Mais pitoresco, para não dizer trágico, foi o modo como se pretendeu usar a expressão “preceito religioso”. As religiões, por incrível que pareça, apesar do enorme peso de milenares rotinas, são capazes de evoluir, e colocar-se a serviço do povo. Quem tiver um pouco de espírito e prática de pesquisa, facilmente há de constatar que a Igreja Católica – para falar apenas do que conheço mais de perto – tem feito uma autocrítica, revisto seus procedimentos, constatado seus erros, não só pedindo desculpas por seus pecados, mas também praticando reparação por seus crimes. Se houve momentos de nossa história em que fomos um peso morto, há muito que os cristãos vêm procurando cada vez mais se modelar na Igreja dos profetas, dos apóstolos, das santas e santos mártires. Por palavras, mas sobretudo pelo testemunho de conversão e serviço, querem se identificar com a pessoa e a missão de Jesus Cristo, o Salvador.

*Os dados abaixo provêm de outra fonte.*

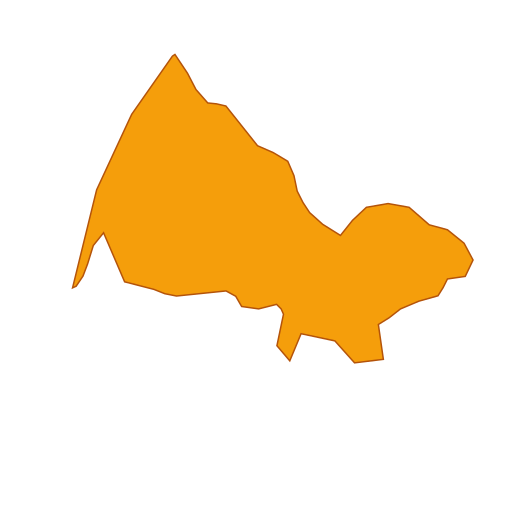 Kŏḷamba, Albers equal-area conic projection, rotated 35°
{"feature_id": "LKA-2470", "entity_name": "Kŏḷamba", "entity_type": "District", "adm_level": 1, "iso_a3": "LKA", "parent_name": "Sri Lanka", "parent_adm1": "", "projection": "albers", "projection_center": [80.037, 6.845], "detail": "fine", "context": "isolated", "style": "filled", "palette": "amber", "viewbox_px": 512, "rotation_deg": 35, "n_neighbors": 0, "source": "natural_earth", "source_scale": "10m", "svg_char_len": 884}
<svg xmlns="http://www.w3.org/2000/svg" viewBox="0 0 512 512"><g transform="rotate(35 256 256)"><path d="M124.0,387.3L87.5,293.2L74.2,218.6L72.9,211.2L72.9,140.2L74.0,137.4L95.1,145.6L111.4,154.1L128.7,158.3L136.4,154.0L145.3,150.4L194.0,164.8L211.0,161.4L227.7,160.2L241.0,168.4L252.5,179.2L263.7,185.2L275.0,189.7L292.4,191.8L313.4,190.7L314.6,171.4L318.5,152.8L334.1,137.3L353.5,128.3L380.0,131.1L397.8,124.7L419.1,126.2L436.1,134.8L439.1,152.7L426.0,165.0L427.4,174.6L427.9,184.2L415.3,199.6L404.7,216.5L400.5,230.2L395.5,241.9L419.6,267.6L398.0,287.0L369.3,280.3L337.5,293.8L343.8,322.5L324.6,317.5L311.9,287.9L306.9,284.9L300.6,283.8L288.5,297.8L273.2,305.6L262.5,300.6L251.5,301.8L213.8,334.4L202.9,339.2L191.5,341.9L163.2,352.5L117.8,324.4L116.7,340.7L122.6,359.1L125.8,371.7L126.0,384.0L125.6,384.6L124.0,387.3Z" fill="#f59e0b" stroke="#b45309" stroke-width="1.5"/></g></svg>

Ora, algumas das práticas das quais as verdadeiras religiões se desvencilharam, alguns dos cacoetes e penduricalhos típicos das religiões que não souberam se renovar, estão cada vez mais sendo absorvidos por instituições que se apresentam como “leigas”. Para quem – como eu – já passou por isso, ou quem não se deixa impressionar pelas aparências, é difícil imaginar ambientes mais hierarquizados do que certas centrais de comunicação, mais dogmáticos, mais ritualísticos, mais subservientes ao deus “Mamon”, para o qual são exigidos sacrifícios verdadeiramente sangrentos, praticando milagres de manipulação, num clima de indisfarçável infalibilidade.
Digam-nos o que quiserem, mas não nos digam que não se pautam por preceitos “religiosos”. São os novos “sacerdotes”, estão desenvolvendo uma “religião” graúda, que não abre mão de nada daquilo que as religiões, a duras penas, estão aprendendo a relativizar.

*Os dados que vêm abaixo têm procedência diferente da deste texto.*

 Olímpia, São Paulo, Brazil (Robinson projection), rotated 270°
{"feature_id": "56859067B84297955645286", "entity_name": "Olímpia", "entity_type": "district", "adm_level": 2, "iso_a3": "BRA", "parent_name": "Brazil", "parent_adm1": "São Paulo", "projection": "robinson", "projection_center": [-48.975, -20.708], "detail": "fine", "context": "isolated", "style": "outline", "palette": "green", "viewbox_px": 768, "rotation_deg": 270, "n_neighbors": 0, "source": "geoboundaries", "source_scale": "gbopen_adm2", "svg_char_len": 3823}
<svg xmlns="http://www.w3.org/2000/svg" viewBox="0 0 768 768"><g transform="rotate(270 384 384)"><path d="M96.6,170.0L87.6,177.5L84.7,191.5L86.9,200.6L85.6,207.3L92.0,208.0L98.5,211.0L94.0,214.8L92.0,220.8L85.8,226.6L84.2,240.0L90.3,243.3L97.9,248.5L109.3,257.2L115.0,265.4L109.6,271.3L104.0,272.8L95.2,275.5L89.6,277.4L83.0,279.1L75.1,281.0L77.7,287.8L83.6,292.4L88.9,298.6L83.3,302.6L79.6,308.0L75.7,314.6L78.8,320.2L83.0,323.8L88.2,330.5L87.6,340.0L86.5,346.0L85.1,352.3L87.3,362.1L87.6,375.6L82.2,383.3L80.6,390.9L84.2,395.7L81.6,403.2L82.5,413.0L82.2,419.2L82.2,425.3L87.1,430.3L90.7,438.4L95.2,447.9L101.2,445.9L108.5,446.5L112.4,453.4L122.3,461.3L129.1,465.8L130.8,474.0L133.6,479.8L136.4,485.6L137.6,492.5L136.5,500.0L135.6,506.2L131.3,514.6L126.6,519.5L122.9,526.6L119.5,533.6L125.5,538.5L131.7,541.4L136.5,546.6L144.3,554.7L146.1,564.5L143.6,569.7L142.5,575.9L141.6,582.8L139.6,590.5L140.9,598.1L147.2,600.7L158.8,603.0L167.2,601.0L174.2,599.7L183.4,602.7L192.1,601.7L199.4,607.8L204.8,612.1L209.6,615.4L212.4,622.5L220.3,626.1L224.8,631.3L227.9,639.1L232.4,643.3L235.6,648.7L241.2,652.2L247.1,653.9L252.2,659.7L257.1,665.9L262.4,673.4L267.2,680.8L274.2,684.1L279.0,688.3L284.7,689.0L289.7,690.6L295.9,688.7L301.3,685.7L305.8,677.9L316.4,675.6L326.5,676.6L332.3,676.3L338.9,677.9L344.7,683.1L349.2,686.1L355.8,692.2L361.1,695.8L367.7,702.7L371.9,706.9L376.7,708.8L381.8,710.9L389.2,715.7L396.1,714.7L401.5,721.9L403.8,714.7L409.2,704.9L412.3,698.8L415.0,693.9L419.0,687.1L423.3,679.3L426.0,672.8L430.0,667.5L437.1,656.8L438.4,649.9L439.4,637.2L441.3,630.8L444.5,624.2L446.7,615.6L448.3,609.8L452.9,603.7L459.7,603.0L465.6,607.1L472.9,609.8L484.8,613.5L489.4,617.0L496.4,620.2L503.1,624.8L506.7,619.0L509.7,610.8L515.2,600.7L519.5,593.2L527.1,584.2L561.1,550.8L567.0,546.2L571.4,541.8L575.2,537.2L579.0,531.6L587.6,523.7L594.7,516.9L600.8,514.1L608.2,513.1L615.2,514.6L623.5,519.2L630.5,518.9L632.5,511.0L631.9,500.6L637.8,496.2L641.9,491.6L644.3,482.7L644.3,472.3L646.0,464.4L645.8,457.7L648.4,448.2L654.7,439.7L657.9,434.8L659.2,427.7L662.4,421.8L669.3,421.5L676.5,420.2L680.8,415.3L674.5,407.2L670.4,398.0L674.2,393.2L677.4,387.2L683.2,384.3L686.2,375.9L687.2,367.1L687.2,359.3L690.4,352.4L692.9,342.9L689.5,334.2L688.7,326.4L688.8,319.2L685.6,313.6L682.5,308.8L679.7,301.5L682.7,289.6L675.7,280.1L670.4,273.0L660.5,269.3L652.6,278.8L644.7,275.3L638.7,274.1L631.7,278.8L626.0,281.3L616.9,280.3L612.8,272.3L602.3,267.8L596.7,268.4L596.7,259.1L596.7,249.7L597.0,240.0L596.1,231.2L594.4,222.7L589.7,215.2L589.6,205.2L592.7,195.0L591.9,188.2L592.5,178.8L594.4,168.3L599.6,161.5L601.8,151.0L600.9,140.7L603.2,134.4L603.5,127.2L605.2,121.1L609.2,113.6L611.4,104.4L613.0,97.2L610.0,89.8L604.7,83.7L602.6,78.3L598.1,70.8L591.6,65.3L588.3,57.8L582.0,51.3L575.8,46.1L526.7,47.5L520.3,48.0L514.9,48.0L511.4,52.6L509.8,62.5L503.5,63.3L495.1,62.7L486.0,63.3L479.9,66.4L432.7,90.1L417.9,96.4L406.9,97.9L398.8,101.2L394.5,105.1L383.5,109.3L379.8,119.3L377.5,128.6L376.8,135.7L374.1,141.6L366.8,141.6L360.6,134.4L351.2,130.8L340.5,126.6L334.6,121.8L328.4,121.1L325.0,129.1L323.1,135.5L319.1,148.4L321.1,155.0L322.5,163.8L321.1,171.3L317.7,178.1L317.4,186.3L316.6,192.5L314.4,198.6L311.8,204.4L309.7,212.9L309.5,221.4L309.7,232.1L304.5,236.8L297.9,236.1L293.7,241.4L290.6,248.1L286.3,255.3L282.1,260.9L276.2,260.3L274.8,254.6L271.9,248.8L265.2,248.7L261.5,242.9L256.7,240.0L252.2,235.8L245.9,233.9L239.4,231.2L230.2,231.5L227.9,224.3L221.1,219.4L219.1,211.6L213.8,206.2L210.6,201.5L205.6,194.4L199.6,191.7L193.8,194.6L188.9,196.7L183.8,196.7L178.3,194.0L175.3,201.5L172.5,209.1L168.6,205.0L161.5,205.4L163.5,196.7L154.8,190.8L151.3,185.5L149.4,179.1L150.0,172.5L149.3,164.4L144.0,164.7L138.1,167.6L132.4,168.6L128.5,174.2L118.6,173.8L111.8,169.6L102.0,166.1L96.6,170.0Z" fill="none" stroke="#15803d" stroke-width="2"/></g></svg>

Podemos tirar várias conclusões do episódio. Limito-me a uma: apesar de a Igreja ainda abrigar projetos neoconservadores, vamos tomar cuidado para que nossa religião não se deixe seduzir pelos ouropéis da imagem, não sejamos mais reprodutores de realidades das quais a história conseguiu nos libertar. Vamos concentrar o que temos de melhor para servir aos pobres, e não fazer deles um instrumento de vertiginoso enriquecimento através da sedução de feérica pirotecnia. Isso não nos conduzirá jamais à realidade (reality), mas sim ao ópio da alienação e, pelo fetiche do show, do exibicionismo, à desvalorização da vida. O que herdamos de Jesus é que lutemos pela vida, e vida em abundância. O Sermão da Montanha ensina a viver e não a representar.
Que coisa mais medonha seria olhar para uma Igreja e vê-la mimetizando os carcomidos subprodutos do universo novidadeiro da televisão; ou olhar para a televisão e vê-la representando o universo da velha e superada religião.
(*) Jornalista e professor de Filosofia em São Paulo.